23.3.1.1 Diagnostic Criteria for Migraine Without Aura
At least five attacks fulfil these criteria:
(i)
Headache attacks lasting 4–72 h (untreated or unsuccessfully treated)
(ii)
Headache with at least two of the following characteristics:
Unilateral location
Pulsating quality
Moderate or severe pain intensity
Aggravation by or causing avoidance of routine physical activity (e.g. walking or climbing stairs)
(iii)
The headache episode may be associated with at least one of the following:
Nausea and/or vomiting
Photophobia and phonophobia
(iv)
Not attributed to another disorder
23.3.1.2 Diagnostic Criteria for Migraine with Aura
At least two attacks fulfils the following criteria:
(i)
Aura consisting of at least one of the following, but no motor weakness:
Fully reversible visual symptoms including positive features (e.g. flickering lights, spots or lines) and/or negative features (i.e. loss of vision)
Fully reversible sensory symptoms including positive features (i.e. pins and needles) and/or negative features (i.e. numbness)

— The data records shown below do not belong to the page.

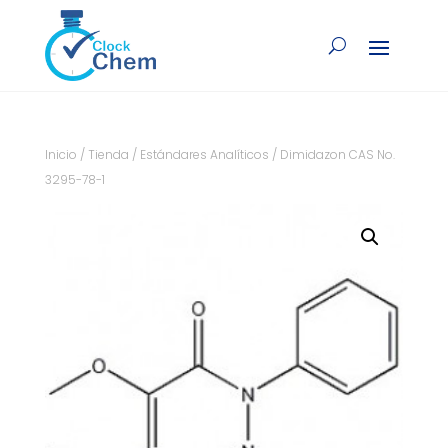
Inicio
/
Tienda
/
Estándares Analíticos
/ Dimidazon CAS No.
3295-78-1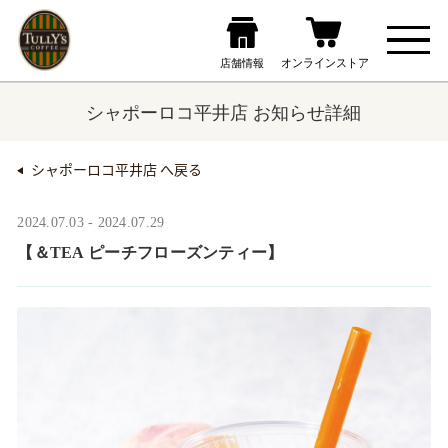
シャポーロコ平井店 お知らせ詳細
シャポーロコ平井店 へ戻る
2024.07.03 - 2024.07.29
【＆TEA ピーチフローズンティー】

Fully reversible dysphasic speech disturbance
(ii)
At least two of the following:
Homonymous visual symptoms and/or unilateral sensory symptoms.
At least one aura symptom develops gradually over ≥5 min, and/or different aura symptoms occur in succession over ≥5 min.
Each symptom lasts ≥5 and ≤60 min.
(iv)
Not attributed to another disorder
23.3.2 Mechanisms
Although a large number of recent studies have tried to establish the migraine pathophysiology [33, 34], the role of the neural and vascular mechanisms in this process has been largely discussed in the literature. As a matter of fact, there is still a debate whether the source of the pain is in the nerves around the cranial arteries, CNS or both [35, 36].